Text segment:
Reading Wierzbicka’s work is like peeking through a magic mirror that inverts the old “how natives think” school of anthropology and turns it back on ourselves. Her English-speakers are a pragmatic people, cautious in their pronouncements and prone to downplaying their emotions. They endlessly qualify their remarks according to their stance towards what is being said. Hence their endless use of expressions such as “I think”, “I believe”, “I suppose”, “I understand”, “I suspect”. They prefer fact over theories, savor “control” and “space”, and cherish autonomy over intimacy. Their moral lives are governed by a tightly interwoven knot of culture-specific concepts called “right” and “wrong”, which they mysteriously believe to be universal.
Wierzbicka’s description of English’s subconscious system of values hardly holds true for the billion or more speakers of this most global of tongues. But it is also a reminder that, despite its influence, English is not truly universal. Its horizons are just as limited as those of any other language, whether Chinese or Hopi or Dalabon.
For if language connects people socially, it also connects them to a place. The linguist Nicholas Evans has described how Kayardild, a language spoken in northern Australia, requires a speaker to continually orient themselves according to the cardinal directions. Where an English speaker would orient things according to their own perception – my left, my right, my front, my back – a speaker of Kayardild thinks in terms of north, south, east and west. As a consequence, speakers of Kayardild (and those of several other languages that share this feature) possess “absolute reckoning”, or a kind of “perfect pitch” for direction. It also means removing one’s self as the main reference point for thinking about space. As Evans writes of his own experiences learning the language, “one aspect of speaking Kayardild, then, is learning that the landscape is more important and objective than you are. Kayardild grammar literally puts everyone in their place.”
Those of us troubled by the hyperdominance of English should also remember the role it has played in some societies – especially multi-ethnic ones – as a bridge to the wider world and counterweight to other nationalisms. This was especially keenly felt in South Africa, where Afrikaans was widely associated with the policy of apartheid. When the government announced that Afrikaans would be used as a language of instruction in schools on par with English in 1974, the decision led in 1976 to a mass demonstration by black students known as the Soweto uprising. Its brutal suppression resulted in hundreds of deaths, and is considered a turning point in the anti-apartheid struggle. Similar protests have periodically racked southern India since the 1940s over attempts to enforce official use of Hindi in place of English.

Data extract:
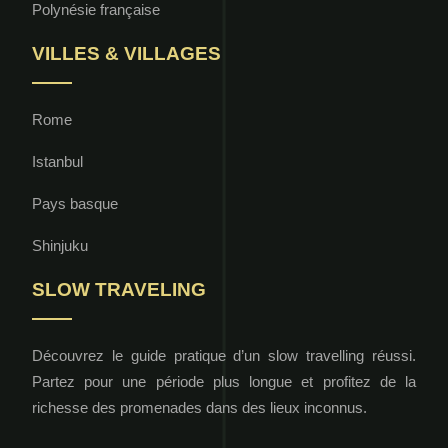
Polynésie française
VILLES & VILLAGES
Rome
Istanbul
Pays basque
Shinjuku
SLOW TRAVELING
Découvrez le guide pratique d’un slow travelling réussi.
Partez pour une période plus longue et profitez de la
richesse des promenades dans des lieux inconnus.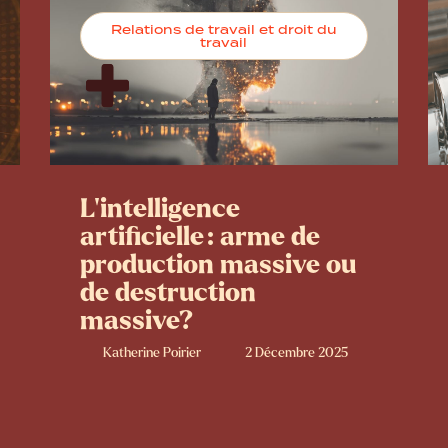
Relations de travail et droit du
travail
L’intelligence
artificielle : arme de
production massive ou
de destruction
massive?
Katherine Poirier
2 Décembre 2025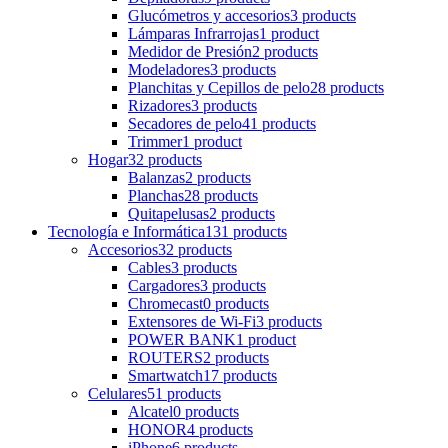
Glucómetros y accesorios
3 products
Lámparas Infrarrojas
1 product
Medidor de Presión
2 products
Modeladores
3 products
Planchitas y Cepillos de pelo
28 products
Rizadores
3 products
Secadores de pelo
41 products
Trimmer
1 product
Hogar
32 products
Balanzas
2 products
Planchas
28 products
Quitapelusas
2 products
Tecnología e Informática
131 products
Accesorios
32 products
Cables
3 products
Cargadores
3 products
Chromecast
0 products
Extensores de Wi-Fi
3 products
POWER BANK
1 product
ROUTERS
2 products
Smartwatch
17 products
Celulares
51 products
Alcatel
0 products
HONOR
4 products
iPhone
6 products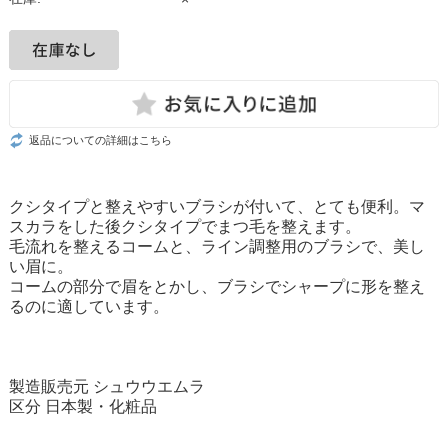
返品についての詳細はこちら
クシタイプと整えやすいブラシが付いて、とても便利。マ
スカラをした後クシタイプでまつ毛を整えます。
毛流れを整えるコームと、ライン調整用のブラシで、美し
い眉に。
コームの部分で眉をとかし、ブラシでシャープに形を整え
るのに適しています。
製造販売元 シュウウエムラ
区分 日本製・化粧品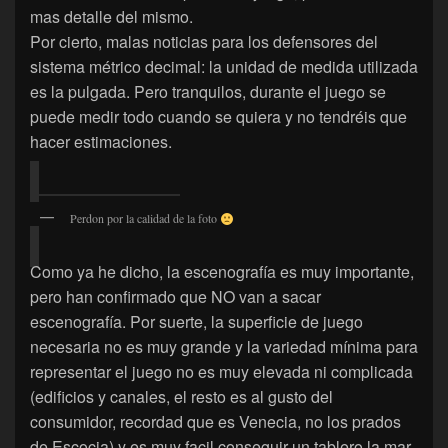
mas detalle del mismo.
Por cierto, malas noticias para los defensores del
sistema métrico decimal: la unidad de medida utilizada
es la pulgada. Pero tranquilos, durante el juego se
puede medir todo cuando se quiera y no tendréis que
hacer estimaciones.
Perdon por la calidad de la foto
Como ya he dicho, la escenografía es muy importante,
pero han confirmado que NO van a sacar
escenografía. Por suerte, la superficie de juego
necesaria no es muy grande y la variedad mínima para
representar el juego no es muy elevada ni complicada
(edificios y canales, el resto es al gusto del
consumidor, recordad que es Venecia, no los prados
de Escocia) y es muy facil conseguir un tablero la mar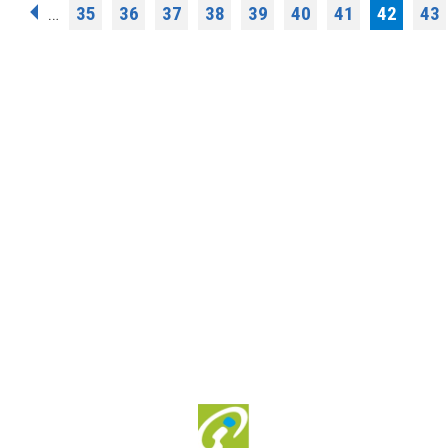
Σελίδες
35
36
37
38
39
40
41
42
43
…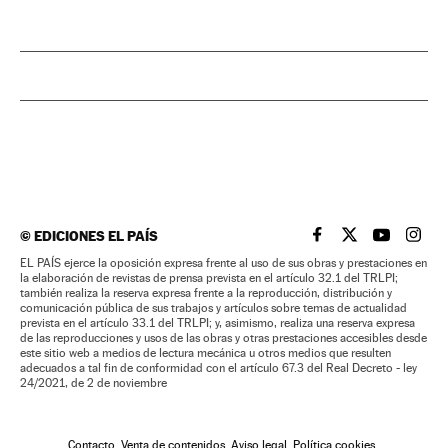
©
EDICIONES EL PAÍS
EL PAÍS BRASIL EN
EL PAÍS BRASI
EL PAÍS B
EL PA
EL PAÍS ejerce la oposición expresa frente al uso de sus obras y prestaciones en
la elaboración de revistas de prensa prevista en el artículo 32.1 del TRLPI;
también realiza la reserva expresa frente a la reproducción, distribución y
comunicación pública de sus trabajos y artículos sobre temas de actualidad
prevista en el artículo 33.1 del TRLPI; y, asimismo, realiza una reserva expresa
de las reproducciones y usos de las obras y otras prestaciones accesibles desde
este sitio web a medios de lectura mecánica u otros medios que resulten
adecuados a tal fin de conformidad con el artículo 67.3 del Real Decreto - ley
24/2021, de 2 de noviembre
Contacto
Venta de contenidos
Aviso legal
Política cookies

Using the information:
• A. List every expression that the excerpt on language gives as an example of how English speakers qualify their remarks.
• B. Reproduce the part of the excerpt on language that begins at the words "Wierzbicka’s description of" and ends after the words "Hopi or Dalabon.".
Work only from the excerpt on language, not from the records.

Written responses:
• A. "I think", "I believe", "I suppose", "I understand", "I suspect"

• B.
Wierzbicka’s description of English’s subconscious system of values hardly holds true for the billion or more speakers of this most global of tongues. But it is also a reminder that, despite its influence, English is not truly universal. Its horizons are just as limited as those of any other language, whether Chinese or Hopi or Dalabon.